Volcanic activity in Iceland continues

The Icelandic Met Office (IMO), who monitor volcanoes in the country, have been reporting increased seismic activity around the Barðarbunga volcano in Iceland since 16 August.

That activity continued with a small fissure eruption being observed some distance from the volcano in the early hours of Friday (29 August). This led to the IMO raising their ‘aviation colour code’ for the Barðarbunga volcano to Red for a few hours.

This has now been lowered back to Orange after further study of the area revealed the eruption is small and activity is decreasing, with no ash emitted.
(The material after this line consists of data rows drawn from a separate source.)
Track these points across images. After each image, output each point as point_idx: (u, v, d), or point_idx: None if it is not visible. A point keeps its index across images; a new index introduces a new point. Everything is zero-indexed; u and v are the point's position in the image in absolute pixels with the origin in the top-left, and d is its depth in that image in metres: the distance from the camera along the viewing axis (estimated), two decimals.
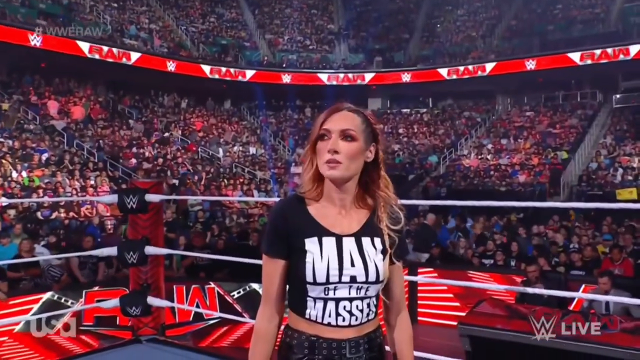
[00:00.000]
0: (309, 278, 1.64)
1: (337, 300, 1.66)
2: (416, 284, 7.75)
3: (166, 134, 21.83)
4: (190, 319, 6.59)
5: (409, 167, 22.35)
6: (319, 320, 1.66)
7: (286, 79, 27.03)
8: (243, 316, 6.42)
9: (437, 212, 11.27)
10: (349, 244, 1.69)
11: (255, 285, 6.46)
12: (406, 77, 27.05)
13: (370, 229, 1.72)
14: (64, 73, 21.76)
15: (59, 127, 18.40)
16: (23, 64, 20.90)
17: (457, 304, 7.57)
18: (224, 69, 25.69)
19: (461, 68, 25.87)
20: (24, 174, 14.26)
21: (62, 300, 6.26)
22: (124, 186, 15.04)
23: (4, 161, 14.44)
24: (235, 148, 23.38)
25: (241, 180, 19.34)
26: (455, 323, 5.24)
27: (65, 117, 19.57)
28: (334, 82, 27.24)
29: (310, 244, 1.67)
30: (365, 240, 1.70)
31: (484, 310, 5.10)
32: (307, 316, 1.68)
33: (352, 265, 1.66)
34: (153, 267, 3.99)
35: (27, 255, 7.47)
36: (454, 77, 25.92)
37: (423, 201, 11.02)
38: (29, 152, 15.70)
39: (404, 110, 29.53)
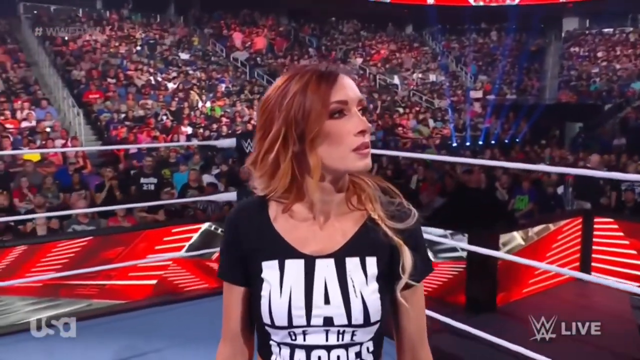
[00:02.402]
0: (266, 319, 1.16)
1: (309, 349, 1.17)
2: (591, 231, 6.82)
3: (344, 62, 21.83)
4: None
5: (607, 95, 19.82)
6: None
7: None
8: None
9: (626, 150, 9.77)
10: (324, 269, 1.16)
11: None
12: None
13: (362, 241, 1.19)
14: (249, 4, 22.59)
15: (241, 58, 19.26)
16: None
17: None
18: None
19: None
20: (208, 104, 15.21)
21: (219, 231, 6.54)
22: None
23: (192, 92, 15.52)
24: (415, 75, 22.71)
25: (417, 108, 18.77)
26: (635, 286, 4.48)
27: (248, 48, 20.43)
28: (525, 2, 24.82)
29: (268, 269, 1.18)
30: (352, 262, 1.17)
31: None
32: None
33: (327, 302, 1.14)
34: None
35: (193, 184, 7.97)
36: None
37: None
38: (214, 83, 16.71)
39: (606, 30, 26.02)
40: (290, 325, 1.14)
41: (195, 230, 6.49)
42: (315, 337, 1.15)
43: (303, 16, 24.53)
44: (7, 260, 5.27)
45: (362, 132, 1.13)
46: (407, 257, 1.18)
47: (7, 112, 12.52)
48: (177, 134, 12.57)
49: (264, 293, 1.16)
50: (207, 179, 8.60)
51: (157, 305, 5.31)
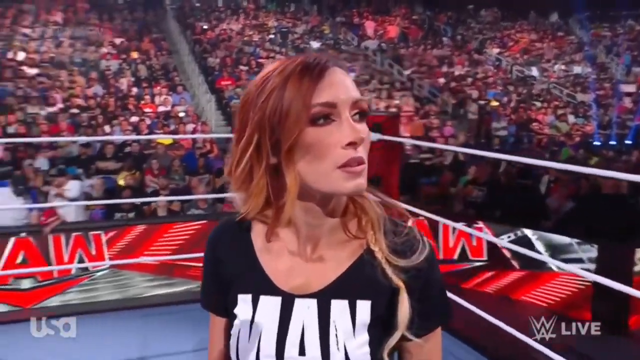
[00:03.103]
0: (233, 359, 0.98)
1: None
2: None
3: (480, 52, 20.88)
4: (455, 257, 6.13)
5: None
6: None
7: None
8: (512, 264, 5.72)
9: None
10: (303, 311, 0.94)
11: (527, 232, 5.63)
12: None
13: (355, 280, 0.95)
14: None
15: (372, 47, 19.04)
16: None
17: None
18: None
19: None
20: None
21: None
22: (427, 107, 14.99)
23: None
24: (556, 67, 21.15)
25: (556, 103, 17.45)
26: None
27: (380, 37, 20.16)
28: None
29: (242, 304, 0.97)
30: (338, 306, 0.93)
31: None
32: None
33: (302, 352, 0.92)
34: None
35: None
36: None
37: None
38: None
39: None
40: None
41: None
42: None
43: (439, 4, 23.78)
44: (129, 238, 5.51)
45: (352, 144, 0.87)
46: (403, 306, 0.92)
47: (147, 97, 13.30)
48: None
49: (234, 332, 0.97)
50: None
51: None
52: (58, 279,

Under the IMO’s codes, Orange means ‘Volcano shows heightened or escalating unrest with increased potential of eruption’.

The volcanic activity has been variable, with the IMO colour code being briefly Red for Barðarbunga on 29 August and also on 23 August before being downgraded back to Orange.

Another nearby volcano, Askja, is currently Yellow on the IMO code, which means ‘Volcano is exhibiting signs of elevated unrest above known background level’.

The IMO will be continually monitoring the region for any further changes – you can see their latest updates on their website.

The Met Office, as one of nine Volcanic Ash Advisory Centres (VAAC) around the world, will continue to keep in close contact with the IMO. The Met Office has responsibility for forecasting the dispersion of ash originating from volcanic eruptions in the North East Atlantic, primarily in Iceland.

The volcanic ash forecasts are used by airlines, the CAA (Civil Aviation Authority) and NATS (National Air Traffic Services) in the UK, as well as aviation organisations around the world, to make decisions on airspace flight management.

Advice will be issued once ash is released into the atmosphere by an eruption and this can be seen on the Met Office’s VAAC pages on our website.

Because the dispersal of any ash would heavily depend on the type and extent of eruption, as well as the prevailing weather and atmospheric conditions at the time, we can’t provide any speculation on where ash may go. If an eruption occurs that releases ash our advice on potential dispersal will be available on our website.

The Met Office will continue to stay in regular contact with the IMO and will keep the CAA fully informed as the UK’s aviation regulator as well as other stakeholders in the UK and abroad.